◆ WORK ORDER
Begin at the line containing "102 410 1.81" in the entries below and end at the line containing "389 492 1.65"; transcribe that range exactly and nothing outside it.

*** DATA TO EXAMINE ***

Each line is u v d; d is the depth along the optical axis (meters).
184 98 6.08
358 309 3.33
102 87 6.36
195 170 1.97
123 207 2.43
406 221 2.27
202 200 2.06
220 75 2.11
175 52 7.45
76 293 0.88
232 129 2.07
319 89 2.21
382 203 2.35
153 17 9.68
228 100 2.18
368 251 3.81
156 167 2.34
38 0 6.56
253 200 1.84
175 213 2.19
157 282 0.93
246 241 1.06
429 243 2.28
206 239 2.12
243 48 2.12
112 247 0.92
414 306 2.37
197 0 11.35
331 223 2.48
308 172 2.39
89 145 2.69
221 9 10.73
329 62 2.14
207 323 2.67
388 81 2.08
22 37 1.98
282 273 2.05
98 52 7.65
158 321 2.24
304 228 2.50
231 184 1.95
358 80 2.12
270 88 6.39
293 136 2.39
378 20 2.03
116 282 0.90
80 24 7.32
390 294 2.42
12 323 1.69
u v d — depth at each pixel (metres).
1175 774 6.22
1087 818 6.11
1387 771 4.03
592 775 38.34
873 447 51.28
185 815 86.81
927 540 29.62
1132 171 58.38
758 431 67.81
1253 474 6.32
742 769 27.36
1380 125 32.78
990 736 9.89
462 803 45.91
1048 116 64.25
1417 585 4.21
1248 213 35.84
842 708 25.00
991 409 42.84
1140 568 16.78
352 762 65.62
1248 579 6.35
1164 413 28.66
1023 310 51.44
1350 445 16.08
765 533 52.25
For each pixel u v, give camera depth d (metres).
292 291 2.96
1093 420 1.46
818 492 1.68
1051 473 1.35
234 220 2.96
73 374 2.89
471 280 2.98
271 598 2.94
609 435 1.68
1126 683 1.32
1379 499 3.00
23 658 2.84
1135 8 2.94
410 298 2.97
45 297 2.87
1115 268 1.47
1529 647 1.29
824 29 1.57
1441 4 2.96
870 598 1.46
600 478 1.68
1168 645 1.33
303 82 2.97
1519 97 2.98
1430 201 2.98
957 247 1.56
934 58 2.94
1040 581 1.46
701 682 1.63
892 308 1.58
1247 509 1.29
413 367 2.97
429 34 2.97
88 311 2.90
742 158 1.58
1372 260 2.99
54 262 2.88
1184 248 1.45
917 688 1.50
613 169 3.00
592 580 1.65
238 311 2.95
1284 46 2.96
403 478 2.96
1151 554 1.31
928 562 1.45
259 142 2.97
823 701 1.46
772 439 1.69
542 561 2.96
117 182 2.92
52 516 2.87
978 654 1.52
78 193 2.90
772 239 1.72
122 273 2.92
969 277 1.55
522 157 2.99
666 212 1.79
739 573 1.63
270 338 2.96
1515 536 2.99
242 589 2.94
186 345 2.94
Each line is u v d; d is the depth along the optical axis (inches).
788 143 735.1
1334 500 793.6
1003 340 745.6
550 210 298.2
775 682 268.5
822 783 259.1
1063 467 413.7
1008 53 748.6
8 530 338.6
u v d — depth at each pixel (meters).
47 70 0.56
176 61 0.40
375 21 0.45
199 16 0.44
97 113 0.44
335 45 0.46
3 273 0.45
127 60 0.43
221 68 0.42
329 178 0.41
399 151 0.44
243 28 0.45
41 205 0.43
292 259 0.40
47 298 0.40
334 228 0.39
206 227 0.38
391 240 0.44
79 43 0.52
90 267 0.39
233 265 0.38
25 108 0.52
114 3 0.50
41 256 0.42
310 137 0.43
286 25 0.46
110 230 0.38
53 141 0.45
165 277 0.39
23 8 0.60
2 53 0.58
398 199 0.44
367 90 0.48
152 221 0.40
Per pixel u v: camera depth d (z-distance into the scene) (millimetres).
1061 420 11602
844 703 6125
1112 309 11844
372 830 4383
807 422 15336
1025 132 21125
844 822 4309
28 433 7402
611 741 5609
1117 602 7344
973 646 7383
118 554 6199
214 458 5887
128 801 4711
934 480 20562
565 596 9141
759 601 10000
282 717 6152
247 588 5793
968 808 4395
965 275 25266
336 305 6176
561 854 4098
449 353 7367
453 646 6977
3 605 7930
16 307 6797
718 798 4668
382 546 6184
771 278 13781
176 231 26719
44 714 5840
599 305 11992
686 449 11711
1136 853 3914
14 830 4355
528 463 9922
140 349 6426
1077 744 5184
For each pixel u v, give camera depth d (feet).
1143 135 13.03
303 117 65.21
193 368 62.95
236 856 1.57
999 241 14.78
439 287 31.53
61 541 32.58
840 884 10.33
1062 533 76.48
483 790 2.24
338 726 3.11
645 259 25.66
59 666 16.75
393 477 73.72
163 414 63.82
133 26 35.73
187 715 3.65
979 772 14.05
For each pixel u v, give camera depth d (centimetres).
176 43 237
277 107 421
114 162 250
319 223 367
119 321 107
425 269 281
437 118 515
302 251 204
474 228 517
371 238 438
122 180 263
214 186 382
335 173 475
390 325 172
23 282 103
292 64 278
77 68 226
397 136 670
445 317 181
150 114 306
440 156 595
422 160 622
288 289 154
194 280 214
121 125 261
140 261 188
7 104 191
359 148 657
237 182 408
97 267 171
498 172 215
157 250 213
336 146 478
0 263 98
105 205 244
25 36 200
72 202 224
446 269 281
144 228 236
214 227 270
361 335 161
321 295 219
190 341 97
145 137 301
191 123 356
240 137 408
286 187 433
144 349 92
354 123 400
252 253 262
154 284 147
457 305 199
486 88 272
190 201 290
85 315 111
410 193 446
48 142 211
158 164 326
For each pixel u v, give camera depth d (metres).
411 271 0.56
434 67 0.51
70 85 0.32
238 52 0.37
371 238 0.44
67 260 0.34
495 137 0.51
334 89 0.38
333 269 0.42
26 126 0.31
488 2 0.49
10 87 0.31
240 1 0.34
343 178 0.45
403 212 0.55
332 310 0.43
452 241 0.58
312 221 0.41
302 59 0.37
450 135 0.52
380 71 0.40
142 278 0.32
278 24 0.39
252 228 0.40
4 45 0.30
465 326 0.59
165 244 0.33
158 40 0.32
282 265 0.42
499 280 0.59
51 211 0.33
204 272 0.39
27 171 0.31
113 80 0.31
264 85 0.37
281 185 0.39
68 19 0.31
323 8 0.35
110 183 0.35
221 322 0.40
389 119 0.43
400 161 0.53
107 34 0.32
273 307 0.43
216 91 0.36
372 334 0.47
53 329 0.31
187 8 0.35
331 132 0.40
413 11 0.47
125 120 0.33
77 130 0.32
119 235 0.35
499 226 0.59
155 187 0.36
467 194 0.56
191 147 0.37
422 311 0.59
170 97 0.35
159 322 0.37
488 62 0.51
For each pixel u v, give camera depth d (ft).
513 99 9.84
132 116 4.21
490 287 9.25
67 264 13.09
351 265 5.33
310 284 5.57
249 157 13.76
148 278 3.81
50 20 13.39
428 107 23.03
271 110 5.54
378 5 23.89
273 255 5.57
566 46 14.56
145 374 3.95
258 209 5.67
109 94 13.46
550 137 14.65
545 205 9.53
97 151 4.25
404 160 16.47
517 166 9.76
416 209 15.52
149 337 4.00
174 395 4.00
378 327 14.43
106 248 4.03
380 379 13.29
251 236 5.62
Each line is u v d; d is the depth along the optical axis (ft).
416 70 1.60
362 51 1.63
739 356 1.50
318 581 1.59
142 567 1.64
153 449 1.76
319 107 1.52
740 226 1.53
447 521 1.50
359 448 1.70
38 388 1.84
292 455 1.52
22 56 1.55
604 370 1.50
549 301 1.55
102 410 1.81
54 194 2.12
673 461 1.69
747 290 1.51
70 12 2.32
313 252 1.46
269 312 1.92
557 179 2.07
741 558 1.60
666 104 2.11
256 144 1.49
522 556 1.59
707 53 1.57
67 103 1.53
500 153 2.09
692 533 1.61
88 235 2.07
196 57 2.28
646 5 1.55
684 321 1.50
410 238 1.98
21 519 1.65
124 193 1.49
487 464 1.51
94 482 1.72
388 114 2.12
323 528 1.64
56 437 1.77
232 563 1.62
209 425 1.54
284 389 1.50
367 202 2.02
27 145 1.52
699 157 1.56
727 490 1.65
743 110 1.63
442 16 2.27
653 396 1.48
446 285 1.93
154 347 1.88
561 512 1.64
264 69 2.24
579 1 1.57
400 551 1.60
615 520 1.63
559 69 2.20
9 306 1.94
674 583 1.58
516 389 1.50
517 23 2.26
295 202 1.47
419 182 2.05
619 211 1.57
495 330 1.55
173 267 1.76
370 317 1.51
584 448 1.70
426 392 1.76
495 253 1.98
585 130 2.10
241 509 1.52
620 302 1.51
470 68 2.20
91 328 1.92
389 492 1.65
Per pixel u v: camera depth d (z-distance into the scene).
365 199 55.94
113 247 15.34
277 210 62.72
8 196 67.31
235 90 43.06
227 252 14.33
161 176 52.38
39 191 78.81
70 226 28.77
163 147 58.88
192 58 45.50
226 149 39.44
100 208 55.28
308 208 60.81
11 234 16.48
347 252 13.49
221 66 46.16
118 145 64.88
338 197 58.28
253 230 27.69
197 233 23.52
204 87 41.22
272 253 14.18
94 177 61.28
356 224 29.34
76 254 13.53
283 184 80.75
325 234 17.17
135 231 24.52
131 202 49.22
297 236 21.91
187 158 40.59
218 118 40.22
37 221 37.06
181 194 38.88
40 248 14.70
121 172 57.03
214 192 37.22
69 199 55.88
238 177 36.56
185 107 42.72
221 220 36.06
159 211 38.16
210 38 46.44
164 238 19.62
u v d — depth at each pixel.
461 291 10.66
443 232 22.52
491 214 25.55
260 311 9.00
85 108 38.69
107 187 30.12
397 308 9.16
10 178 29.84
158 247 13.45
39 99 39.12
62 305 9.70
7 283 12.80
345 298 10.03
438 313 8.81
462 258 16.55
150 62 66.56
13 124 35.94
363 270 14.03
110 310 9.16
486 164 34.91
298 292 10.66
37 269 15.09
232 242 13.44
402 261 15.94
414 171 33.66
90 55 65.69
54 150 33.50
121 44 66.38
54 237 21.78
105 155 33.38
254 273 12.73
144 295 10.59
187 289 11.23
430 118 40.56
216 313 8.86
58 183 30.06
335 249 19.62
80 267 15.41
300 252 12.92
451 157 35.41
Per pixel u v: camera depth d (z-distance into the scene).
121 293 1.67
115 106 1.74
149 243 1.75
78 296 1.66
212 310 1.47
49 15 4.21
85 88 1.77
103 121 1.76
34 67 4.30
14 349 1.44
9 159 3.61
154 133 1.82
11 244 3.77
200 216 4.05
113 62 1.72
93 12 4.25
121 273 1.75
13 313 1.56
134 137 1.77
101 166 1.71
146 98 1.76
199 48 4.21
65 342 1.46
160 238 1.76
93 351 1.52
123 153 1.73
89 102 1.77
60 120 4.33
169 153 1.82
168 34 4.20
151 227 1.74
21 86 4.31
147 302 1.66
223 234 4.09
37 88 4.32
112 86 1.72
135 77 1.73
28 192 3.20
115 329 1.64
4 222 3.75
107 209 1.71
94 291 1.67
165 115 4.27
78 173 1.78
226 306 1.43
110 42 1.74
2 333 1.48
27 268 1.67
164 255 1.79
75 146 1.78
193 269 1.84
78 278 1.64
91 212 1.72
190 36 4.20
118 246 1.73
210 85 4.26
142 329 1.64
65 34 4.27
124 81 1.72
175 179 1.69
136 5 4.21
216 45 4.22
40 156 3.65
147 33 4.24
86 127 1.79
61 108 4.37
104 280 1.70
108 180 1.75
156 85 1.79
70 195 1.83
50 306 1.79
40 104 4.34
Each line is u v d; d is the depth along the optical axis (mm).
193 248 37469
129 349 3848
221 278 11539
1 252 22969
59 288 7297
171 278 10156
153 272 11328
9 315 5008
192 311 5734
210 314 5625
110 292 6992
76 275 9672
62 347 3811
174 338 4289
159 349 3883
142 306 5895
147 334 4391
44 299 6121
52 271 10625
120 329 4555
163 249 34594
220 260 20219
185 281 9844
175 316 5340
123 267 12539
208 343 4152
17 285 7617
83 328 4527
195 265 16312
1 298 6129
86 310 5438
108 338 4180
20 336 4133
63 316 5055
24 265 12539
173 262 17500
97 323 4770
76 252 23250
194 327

*** End of DATA TO EXAMINE ***

◆ EXERCISE ANSWER
102 410 1.81
54 194 2.12
673 461 1.69
747 290 1.51
70 12 2.32
313 252 1.46
269 312 1.92
557 179 2.07
741 558 1.60
666 104 2.11
256 144 1.49
522 556 1.59
707 53 1.57
67 103 1.53
500 153 2.09
692 533 1.61
88 235 2.07
196 57 2.28
646 5 1.55
684 321 1.50
410 238 1.98
21 519 1.65
124 193 1.49
487 464 1.51
94 482 1.72
388 114 2.12
323 528 1.64
56 437 1.77
232 563 1.62
209 425 1.54
284 389 1.50
367 202 2.02
27 145 1.52
699 157 1.56
727 490 1.65
743 110 1.63
442 16 2.27
653 396 1.48
446 285 1.93
154 347 1.88
561 512 1.64
264 69 2.24
579 1 1.57
400 551 1.60
615 520 1.63
559 69 2.20
9 306 1.94
674 583 1.58
516 389 1.50
517 23 2.26
295 202 1.47
419 182 2.05
619 211 1.57
495 330 1.55
173 267 1.76
370 317 1.51
584 448 1.70
426 392 1.76
495 253 1.98
585 130 2.10
241 509 1.52
620 302 1.51
470 68 2.20
91 328 1.92
389 492 1.65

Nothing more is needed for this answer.